[Supplied material]
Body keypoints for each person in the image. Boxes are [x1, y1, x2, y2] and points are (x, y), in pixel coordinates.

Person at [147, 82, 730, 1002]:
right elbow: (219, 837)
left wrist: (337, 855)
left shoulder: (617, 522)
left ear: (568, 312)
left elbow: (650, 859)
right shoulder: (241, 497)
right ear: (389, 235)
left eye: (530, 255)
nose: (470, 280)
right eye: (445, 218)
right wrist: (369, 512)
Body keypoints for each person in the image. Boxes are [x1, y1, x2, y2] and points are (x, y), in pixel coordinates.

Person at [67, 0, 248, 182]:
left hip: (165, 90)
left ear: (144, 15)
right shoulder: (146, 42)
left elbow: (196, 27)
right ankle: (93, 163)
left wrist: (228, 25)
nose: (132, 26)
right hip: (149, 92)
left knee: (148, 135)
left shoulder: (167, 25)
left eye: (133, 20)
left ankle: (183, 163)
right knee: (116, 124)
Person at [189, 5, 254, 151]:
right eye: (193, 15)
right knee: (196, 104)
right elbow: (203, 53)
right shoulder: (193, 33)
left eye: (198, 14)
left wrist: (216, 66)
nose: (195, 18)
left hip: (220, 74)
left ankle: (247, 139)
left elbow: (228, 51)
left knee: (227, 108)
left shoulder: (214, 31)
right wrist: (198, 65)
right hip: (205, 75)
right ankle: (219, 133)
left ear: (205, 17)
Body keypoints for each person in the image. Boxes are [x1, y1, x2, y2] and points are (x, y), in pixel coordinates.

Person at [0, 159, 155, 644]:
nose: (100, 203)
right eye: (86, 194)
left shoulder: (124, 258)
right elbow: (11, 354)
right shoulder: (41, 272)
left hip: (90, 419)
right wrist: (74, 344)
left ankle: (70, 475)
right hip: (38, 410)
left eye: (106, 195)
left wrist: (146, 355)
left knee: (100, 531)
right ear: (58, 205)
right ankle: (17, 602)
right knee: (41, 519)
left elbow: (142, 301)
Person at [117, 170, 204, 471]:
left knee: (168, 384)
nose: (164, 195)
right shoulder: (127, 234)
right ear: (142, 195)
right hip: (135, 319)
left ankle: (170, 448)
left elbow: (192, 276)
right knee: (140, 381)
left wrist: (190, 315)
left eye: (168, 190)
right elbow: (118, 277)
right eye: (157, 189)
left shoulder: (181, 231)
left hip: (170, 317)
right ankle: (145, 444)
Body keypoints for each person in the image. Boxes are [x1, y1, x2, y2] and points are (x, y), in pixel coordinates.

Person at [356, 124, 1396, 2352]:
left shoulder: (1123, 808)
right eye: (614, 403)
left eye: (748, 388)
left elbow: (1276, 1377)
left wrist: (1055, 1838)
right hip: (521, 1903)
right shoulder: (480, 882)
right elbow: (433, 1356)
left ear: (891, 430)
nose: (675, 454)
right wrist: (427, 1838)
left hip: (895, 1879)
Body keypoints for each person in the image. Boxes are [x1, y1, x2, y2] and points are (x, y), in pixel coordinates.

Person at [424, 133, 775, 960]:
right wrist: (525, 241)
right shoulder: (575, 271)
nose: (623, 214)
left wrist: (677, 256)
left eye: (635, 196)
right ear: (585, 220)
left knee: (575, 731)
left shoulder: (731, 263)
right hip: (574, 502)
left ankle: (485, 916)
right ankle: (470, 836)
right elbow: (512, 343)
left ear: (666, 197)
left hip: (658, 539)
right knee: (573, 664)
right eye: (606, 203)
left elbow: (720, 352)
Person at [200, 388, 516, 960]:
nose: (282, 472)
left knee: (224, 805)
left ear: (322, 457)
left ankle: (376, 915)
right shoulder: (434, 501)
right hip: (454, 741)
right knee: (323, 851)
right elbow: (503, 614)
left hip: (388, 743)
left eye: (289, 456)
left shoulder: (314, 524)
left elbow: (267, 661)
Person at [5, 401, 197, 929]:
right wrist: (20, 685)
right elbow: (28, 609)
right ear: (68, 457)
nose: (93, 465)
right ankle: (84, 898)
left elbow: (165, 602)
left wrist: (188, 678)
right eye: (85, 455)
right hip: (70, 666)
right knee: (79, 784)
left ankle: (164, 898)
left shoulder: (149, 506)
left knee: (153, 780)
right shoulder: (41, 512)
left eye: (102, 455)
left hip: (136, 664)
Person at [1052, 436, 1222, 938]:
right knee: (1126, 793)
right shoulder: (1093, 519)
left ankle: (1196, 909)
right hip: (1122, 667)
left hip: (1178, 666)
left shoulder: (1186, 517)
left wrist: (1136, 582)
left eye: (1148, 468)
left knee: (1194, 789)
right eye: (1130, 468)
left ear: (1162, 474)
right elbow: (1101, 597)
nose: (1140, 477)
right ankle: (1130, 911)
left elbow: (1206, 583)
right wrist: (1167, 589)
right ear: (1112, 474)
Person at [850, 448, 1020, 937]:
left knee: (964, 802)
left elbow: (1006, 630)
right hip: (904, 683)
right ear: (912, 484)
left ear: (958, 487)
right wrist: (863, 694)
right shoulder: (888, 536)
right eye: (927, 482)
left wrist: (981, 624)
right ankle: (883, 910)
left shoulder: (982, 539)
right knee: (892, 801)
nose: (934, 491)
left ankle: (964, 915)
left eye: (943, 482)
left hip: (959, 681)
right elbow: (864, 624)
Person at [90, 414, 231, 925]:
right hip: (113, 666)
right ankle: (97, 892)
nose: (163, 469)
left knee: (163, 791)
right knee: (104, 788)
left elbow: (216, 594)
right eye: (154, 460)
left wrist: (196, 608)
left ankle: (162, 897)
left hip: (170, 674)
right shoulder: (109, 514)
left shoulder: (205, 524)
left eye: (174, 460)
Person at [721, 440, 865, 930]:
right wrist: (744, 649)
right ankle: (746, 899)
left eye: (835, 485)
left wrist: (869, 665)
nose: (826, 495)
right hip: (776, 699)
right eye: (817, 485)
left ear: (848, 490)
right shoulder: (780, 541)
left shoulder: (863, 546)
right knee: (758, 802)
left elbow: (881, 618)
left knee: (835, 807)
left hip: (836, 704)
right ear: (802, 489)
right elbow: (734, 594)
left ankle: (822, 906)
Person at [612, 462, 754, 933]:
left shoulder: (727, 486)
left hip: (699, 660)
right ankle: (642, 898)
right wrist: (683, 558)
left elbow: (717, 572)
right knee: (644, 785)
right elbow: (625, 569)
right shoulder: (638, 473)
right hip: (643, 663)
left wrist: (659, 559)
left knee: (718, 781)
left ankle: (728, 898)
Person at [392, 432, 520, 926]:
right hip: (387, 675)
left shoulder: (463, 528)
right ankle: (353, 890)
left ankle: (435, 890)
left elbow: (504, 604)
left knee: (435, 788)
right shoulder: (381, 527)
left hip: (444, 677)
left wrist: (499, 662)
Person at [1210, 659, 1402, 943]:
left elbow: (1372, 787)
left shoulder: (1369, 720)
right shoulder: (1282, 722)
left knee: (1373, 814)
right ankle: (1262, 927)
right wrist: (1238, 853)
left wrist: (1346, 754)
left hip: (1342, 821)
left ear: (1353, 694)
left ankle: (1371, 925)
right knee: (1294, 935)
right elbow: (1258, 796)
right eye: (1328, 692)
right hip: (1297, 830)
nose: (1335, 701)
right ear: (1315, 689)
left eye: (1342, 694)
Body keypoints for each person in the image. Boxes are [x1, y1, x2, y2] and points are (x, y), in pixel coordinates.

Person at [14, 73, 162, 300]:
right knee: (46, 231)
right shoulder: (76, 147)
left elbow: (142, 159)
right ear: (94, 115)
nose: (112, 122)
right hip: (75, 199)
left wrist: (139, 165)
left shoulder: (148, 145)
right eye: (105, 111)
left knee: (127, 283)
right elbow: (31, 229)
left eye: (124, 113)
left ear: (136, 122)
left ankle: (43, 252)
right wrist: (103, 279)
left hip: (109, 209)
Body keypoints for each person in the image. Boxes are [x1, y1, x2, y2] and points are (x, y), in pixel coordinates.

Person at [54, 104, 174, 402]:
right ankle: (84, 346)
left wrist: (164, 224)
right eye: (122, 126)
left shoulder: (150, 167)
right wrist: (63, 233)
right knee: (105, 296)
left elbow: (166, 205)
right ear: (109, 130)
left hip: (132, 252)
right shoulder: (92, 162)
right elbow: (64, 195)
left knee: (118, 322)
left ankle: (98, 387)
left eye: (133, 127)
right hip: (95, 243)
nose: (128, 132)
[/Supplied material]
Exercise prompt |
Out of the entries above, write out only the lines between the line holding "left wrist: (869, 665)" and the line holding "left knee: (127, 283)", inclusive, each exactly as given.

Response to the task |
left wrist: (869, 665)
nose: (826, 495)
right hip: (776, 699)
right eye: (817, 485)
left ear: (848, 490)
right shoulder: (780, 541)
left shoulder: (863, 546)
right knee: (758, 802)
left elbow: (881, 618)
left knee: (835, 807)
left hip: (836, 704)
right ear: (802, 489)
right elbow: (734, 594)
left ankle: (822, 906)
Person at [612, 462, 754, 933]:
left shoulder: (727, 486)
left hip: (699, 660)
right ankle: (642, 898)
right wrist: (683, 558)
left elbow: (717, 572)
right knee: (644, 785)
right elbow: (625, 569)
right shoulder: (638, 473)
right hip: (643, 663)
left wrist: (659, 559)
left knee: (718, 781)
left ankle: (728, 898)
Person at [392, 432, 520, 926]:
right hip: (387, 675)
left shoulder: (463, 528)
right ankle: (353, 890)
left ankle: (435, 890)
left elbow: (504, 604)
left knee: (435, 788)
right shoulder: (381, 527)
left hip: (444, 677)
left wrist: (499, 662)
Person at [1210, 659, 1402, 943]:
left elbow: (1372, 787)
left shoulder: (1369, 720)
right shoulder: (1282, 722)
left knee: (1373, 814)
right ankle: (1262, 927)
right wrist: (1238, 853)
left wrist: (1346, 754)
left hip: (1342, 821)
left ear: (1353, 694)
left ankle: (1371, 925)
right knee: (1294, 935)
right elbow: (1258, 796)
right eye: (1328, 692)
right hip: (1297, 830)
nose: (1335, 701)
right ear: (1315, 689)
left eye: (1342, 694)
Body keypoints for each person in the image. Boxes are [x1, y1, x2, y2] and points are (x, y), in pixel coordinates.

Person at [14, 73, 162, 300]:
right knee: (46, 231)
right shoulder: (76, 147)
left elbow: (142, 159)
right ear: (94, 115)
nose: (112, 122)
right hip: (75, 199)
left wrist: (139, 165)
left shoulder: (148, 145)
right eye: (105, 111)
left knee: (127, 283)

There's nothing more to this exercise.